**SUPPLIED ENTRIES:**
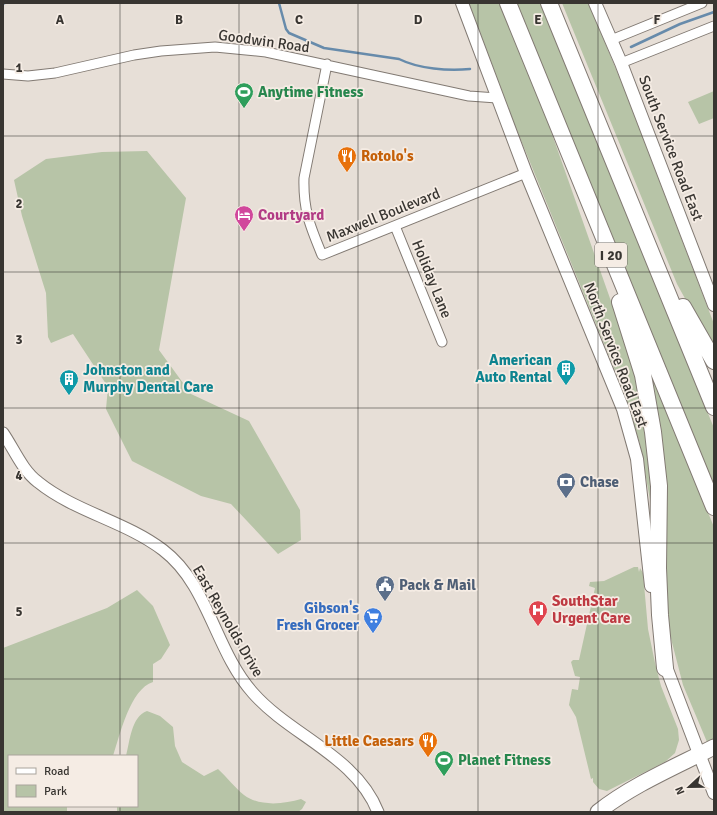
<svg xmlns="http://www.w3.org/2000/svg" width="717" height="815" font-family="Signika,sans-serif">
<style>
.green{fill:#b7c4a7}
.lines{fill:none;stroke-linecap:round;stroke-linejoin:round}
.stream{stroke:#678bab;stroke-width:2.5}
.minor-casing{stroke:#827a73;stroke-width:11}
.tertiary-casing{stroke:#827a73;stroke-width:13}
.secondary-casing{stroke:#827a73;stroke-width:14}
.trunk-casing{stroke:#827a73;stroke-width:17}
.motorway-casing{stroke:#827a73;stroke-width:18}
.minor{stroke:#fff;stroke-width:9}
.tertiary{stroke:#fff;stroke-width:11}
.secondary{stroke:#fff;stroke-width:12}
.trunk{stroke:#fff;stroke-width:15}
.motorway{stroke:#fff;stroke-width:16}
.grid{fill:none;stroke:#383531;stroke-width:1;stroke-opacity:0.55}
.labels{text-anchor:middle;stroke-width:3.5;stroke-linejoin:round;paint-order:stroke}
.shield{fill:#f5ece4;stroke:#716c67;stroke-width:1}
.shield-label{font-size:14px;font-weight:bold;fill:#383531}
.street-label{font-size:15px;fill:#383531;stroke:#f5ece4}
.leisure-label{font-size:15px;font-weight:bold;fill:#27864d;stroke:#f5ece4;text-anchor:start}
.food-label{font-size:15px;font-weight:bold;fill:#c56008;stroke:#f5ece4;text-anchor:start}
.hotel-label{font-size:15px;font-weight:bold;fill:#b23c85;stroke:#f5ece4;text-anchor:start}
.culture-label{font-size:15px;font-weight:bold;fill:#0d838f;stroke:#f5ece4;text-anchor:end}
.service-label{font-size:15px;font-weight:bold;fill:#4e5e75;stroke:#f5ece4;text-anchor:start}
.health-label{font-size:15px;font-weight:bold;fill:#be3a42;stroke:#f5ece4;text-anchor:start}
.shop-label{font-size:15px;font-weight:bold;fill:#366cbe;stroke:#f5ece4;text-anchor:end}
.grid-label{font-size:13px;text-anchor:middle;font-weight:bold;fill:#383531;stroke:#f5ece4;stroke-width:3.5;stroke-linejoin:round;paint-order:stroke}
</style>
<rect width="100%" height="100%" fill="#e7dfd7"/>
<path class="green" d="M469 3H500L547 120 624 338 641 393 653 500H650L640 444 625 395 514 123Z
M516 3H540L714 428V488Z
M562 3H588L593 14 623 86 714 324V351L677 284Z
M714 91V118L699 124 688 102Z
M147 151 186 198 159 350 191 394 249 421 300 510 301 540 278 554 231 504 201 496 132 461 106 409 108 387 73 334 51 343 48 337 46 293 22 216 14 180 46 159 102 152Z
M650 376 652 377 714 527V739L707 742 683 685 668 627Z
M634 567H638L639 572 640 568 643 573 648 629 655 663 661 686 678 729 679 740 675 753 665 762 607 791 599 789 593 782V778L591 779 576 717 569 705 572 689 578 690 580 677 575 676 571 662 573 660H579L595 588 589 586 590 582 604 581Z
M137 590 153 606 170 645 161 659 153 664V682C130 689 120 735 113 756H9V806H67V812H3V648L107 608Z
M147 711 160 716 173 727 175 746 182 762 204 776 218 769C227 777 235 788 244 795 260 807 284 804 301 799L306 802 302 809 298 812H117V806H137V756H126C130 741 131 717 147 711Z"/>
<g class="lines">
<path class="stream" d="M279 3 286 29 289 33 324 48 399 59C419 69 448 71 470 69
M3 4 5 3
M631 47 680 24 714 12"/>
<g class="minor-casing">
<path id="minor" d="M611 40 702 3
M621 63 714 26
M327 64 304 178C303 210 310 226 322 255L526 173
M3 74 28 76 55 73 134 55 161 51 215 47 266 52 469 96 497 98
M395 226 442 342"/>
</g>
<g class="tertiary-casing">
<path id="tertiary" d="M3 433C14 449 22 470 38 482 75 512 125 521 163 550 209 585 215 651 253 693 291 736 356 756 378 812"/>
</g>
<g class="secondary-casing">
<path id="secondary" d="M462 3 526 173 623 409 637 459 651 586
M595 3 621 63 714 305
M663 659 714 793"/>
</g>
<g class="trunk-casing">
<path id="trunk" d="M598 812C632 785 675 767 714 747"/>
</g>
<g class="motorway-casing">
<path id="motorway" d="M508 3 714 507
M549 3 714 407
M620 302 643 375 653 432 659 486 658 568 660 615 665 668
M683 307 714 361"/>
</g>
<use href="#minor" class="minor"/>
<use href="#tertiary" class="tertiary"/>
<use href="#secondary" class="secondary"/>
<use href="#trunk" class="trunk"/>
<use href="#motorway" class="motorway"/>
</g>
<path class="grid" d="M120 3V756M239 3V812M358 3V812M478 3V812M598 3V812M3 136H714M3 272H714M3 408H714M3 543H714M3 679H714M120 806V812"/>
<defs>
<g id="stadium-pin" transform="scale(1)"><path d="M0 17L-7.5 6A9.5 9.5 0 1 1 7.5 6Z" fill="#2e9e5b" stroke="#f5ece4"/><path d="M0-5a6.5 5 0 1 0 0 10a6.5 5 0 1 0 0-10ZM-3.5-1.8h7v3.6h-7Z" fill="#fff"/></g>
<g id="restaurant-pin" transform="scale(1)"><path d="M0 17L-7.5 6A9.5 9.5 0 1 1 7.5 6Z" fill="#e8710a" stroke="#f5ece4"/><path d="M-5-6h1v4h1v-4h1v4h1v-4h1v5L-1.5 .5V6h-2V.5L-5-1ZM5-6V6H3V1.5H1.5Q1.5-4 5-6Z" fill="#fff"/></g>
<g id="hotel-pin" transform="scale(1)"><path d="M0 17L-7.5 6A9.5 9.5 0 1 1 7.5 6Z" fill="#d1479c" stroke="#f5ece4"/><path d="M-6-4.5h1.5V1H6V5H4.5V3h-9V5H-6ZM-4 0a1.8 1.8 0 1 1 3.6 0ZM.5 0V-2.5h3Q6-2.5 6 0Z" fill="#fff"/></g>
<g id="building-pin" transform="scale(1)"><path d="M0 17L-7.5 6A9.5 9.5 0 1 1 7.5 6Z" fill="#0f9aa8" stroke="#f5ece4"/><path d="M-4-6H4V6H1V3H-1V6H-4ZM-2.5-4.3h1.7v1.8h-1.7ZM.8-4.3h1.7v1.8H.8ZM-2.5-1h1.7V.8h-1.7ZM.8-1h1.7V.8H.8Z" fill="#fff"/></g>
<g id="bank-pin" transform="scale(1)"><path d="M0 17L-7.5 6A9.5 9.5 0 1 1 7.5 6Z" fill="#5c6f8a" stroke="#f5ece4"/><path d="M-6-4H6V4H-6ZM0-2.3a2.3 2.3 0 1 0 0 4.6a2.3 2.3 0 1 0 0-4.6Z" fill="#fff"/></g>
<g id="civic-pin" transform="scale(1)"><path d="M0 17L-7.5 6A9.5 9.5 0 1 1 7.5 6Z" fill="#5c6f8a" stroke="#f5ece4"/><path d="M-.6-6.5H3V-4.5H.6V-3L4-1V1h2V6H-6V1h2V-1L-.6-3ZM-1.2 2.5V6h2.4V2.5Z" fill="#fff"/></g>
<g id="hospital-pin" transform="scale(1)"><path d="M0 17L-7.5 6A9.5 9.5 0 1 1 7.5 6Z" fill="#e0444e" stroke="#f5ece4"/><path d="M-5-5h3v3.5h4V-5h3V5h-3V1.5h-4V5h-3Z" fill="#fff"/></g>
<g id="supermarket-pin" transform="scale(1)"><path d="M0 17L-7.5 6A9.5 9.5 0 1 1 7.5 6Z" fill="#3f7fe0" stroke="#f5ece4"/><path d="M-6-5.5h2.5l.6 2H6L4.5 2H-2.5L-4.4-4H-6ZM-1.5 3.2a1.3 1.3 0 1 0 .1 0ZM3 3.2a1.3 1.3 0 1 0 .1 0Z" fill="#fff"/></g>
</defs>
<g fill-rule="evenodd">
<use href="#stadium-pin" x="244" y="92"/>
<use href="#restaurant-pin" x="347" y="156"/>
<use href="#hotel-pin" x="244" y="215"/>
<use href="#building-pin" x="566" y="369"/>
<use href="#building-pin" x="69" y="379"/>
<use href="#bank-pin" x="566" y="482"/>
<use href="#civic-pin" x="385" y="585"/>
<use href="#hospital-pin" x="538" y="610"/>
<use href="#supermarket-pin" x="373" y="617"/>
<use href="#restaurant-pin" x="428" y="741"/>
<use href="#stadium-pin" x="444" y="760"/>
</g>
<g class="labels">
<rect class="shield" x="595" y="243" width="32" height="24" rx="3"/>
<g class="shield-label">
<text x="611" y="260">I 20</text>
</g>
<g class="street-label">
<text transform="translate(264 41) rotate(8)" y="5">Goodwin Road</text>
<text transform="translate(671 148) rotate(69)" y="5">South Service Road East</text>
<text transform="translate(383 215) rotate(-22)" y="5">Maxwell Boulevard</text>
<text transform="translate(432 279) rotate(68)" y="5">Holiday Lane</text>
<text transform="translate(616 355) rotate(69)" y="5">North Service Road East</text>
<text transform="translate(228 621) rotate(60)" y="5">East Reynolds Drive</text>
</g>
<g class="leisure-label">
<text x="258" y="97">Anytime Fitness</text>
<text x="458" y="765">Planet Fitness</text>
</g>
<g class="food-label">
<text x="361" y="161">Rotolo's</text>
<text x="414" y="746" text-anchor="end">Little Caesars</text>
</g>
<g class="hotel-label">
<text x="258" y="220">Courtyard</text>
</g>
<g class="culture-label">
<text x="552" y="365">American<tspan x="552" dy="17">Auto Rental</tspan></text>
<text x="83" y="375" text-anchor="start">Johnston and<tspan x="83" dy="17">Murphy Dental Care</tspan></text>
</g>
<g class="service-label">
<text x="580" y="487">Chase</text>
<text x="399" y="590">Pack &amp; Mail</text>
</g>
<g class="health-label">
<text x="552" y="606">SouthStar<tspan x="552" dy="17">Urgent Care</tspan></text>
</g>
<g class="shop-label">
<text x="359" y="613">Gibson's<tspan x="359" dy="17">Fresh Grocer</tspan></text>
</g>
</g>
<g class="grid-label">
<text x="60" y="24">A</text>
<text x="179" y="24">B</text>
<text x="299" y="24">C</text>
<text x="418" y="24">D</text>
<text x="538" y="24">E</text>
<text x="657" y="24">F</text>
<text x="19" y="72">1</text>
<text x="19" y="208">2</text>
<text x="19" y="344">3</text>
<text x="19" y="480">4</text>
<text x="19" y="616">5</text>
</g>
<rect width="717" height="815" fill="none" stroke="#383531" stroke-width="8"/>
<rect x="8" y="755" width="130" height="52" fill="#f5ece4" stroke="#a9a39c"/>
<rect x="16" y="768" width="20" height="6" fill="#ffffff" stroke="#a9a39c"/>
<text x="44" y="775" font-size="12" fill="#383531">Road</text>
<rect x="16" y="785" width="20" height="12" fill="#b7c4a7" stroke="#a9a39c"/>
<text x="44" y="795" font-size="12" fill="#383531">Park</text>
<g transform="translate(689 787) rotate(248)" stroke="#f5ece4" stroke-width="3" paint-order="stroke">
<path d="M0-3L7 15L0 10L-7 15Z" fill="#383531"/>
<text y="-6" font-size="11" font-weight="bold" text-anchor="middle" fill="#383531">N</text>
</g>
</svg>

* * *

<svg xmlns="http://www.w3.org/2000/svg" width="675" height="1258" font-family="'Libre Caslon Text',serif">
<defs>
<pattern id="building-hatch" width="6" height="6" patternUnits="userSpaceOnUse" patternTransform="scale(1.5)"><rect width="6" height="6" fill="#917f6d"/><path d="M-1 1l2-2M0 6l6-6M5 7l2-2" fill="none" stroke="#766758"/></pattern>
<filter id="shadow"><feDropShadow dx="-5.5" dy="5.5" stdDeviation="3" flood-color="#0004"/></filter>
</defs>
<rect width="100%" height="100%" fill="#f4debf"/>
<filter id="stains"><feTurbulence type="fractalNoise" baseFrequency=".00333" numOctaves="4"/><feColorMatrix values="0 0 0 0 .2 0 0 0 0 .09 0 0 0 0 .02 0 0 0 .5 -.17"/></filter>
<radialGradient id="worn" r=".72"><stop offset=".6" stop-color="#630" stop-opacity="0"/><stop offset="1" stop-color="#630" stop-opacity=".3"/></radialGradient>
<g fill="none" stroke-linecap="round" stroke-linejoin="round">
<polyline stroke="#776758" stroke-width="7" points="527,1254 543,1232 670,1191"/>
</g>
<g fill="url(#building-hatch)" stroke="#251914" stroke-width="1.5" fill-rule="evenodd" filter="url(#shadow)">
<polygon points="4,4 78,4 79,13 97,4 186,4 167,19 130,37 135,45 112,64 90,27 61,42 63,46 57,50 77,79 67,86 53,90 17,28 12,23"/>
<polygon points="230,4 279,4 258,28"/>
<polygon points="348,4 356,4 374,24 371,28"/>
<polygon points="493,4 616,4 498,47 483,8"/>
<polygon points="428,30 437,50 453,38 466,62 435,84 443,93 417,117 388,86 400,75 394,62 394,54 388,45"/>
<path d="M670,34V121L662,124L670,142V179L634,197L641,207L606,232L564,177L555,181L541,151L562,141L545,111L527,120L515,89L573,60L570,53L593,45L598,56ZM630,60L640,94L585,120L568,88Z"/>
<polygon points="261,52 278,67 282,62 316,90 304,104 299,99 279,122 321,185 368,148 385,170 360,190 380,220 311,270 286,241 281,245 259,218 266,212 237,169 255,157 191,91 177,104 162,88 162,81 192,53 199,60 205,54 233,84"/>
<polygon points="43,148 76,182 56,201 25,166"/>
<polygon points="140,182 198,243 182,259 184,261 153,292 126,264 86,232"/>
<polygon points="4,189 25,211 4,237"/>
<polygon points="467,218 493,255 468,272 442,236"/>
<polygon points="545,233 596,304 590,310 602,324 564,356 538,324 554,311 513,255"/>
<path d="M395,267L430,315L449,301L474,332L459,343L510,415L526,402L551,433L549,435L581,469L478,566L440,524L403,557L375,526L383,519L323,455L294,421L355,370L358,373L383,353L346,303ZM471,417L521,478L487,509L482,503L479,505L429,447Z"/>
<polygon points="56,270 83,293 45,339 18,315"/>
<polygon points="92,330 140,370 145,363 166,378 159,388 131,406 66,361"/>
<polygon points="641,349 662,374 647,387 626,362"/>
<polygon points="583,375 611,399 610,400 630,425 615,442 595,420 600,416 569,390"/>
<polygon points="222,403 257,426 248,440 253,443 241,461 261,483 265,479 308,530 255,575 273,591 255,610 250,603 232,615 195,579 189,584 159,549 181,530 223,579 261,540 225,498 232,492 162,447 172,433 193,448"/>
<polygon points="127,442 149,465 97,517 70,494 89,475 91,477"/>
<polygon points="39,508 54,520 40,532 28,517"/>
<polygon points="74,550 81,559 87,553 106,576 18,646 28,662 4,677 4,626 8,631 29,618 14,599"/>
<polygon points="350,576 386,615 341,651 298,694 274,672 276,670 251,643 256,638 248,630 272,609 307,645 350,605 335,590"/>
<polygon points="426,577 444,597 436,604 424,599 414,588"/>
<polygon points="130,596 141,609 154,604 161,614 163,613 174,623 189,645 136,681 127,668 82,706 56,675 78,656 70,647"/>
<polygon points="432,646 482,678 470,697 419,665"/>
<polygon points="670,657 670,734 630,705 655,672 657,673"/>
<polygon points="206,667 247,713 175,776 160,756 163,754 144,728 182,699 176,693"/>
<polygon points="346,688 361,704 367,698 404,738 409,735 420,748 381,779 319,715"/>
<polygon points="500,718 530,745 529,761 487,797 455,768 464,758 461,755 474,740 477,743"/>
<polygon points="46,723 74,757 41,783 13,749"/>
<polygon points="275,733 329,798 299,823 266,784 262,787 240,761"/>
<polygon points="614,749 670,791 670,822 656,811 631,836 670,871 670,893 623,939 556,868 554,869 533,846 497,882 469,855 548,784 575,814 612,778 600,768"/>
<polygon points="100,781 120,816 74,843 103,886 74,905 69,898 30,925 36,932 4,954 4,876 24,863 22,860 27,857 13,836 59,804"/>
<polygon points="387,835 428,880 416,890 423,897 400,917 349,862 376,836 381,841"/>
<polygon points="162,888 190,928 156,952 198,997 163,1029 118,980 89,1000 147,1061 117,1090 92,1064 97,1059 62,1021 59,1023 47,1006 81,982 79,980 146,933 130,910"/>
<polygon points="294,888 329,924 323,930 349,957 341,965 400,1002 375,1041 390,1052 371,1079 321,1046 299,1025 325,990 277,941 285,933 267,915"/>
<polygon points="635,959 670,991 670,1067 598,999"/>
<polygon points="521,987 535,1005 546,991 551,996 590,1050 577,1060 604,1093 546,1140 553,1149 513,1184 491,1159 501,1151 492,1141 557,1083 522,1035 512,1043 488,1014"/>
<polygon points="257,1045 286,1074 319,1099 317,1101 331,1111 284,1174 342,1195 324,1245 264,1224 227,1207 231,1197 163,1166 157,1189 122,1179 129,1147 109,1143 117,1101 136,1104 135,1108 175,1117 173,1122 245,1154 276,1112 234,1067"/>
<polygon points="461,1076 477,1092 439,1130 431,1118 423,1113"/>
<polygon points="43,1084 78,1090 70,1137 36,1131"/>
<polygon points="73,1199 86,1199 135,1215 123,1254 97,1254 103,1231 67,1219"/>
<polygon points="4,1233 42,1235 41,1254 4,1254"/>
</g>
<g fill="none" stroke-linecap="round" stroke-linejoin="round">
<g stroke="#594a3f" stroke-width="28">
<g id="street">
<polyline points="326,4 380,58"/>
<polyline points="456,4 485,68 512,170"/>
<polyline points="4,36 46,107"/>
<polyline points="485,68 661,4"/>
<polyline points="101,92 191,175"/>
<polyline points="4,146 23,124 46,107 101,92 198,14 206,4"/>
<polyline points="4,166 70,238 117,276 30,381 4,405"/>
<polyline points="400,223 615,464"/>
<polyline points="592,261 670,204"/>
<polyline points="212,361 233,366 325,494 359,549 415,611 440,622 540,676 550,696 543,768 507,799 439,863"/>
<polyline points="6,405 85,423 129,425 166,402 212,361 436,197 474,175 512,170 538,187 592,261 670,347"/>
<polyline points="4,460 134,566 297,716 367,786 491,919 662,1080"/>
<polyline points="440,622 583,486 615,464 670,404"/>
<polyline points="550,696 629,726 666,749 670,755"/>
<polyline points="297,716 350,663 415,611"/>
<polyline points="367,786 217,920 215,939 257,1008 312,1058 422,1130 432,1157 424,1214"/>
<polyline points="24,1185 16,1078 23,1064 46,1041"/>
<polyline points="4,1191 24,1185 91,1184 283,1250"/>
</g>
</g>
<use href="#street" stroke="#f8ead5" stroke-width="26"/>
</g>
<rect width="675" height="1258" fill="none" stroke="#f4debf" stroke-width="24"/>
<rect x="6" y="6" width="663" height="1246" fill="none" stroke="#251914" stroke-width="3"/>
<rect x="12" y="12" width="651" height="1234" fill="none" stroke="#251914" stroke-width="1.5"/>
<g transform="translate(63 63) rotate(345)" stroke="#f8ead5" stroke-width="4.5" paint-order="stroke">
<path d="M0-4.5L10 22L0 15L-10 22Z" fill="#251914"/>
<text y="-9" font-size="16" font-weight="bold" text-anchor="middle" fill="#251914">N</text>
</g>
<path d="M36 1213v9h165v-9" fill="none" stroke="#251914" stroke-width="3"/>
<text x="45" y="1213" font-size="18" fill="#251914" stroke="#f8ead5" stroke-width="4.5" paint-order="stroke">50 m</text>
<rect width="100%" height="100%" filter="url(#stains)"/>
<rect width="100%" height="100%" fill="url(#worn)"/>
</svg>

**TASK:**
Among the lines above, find the ones containing "worn" and copy them.

**TASK ANSWER:**
<radialGradient id="worn" r=".72"><stop offset=".6" stop-color="#630" stop-opacity="0"/><stop offset="1" stop-color="#630" stop-opacity=".3"/></radialGradient>
<rect width="100%" height="100%" fill="url(#worn)"/>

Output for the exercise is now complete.